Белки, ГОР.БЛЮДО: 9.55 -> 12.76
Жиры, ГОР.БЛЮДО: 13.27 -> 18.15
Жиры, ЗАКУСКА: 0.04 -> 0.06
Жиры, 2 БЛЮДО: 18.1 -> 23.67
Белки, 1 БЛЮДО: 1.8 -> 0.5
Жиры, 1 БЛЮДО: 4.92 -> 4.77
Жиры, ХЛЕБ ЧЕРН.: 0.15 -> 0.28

______________________________

Find the string "Белки" in the material above, and report every line where it occurs.

Белки, ГОР.БЛЮДО: 9.55 -> 12.76
Белки, 1 БЛЮДО: 1.8 -> 0.5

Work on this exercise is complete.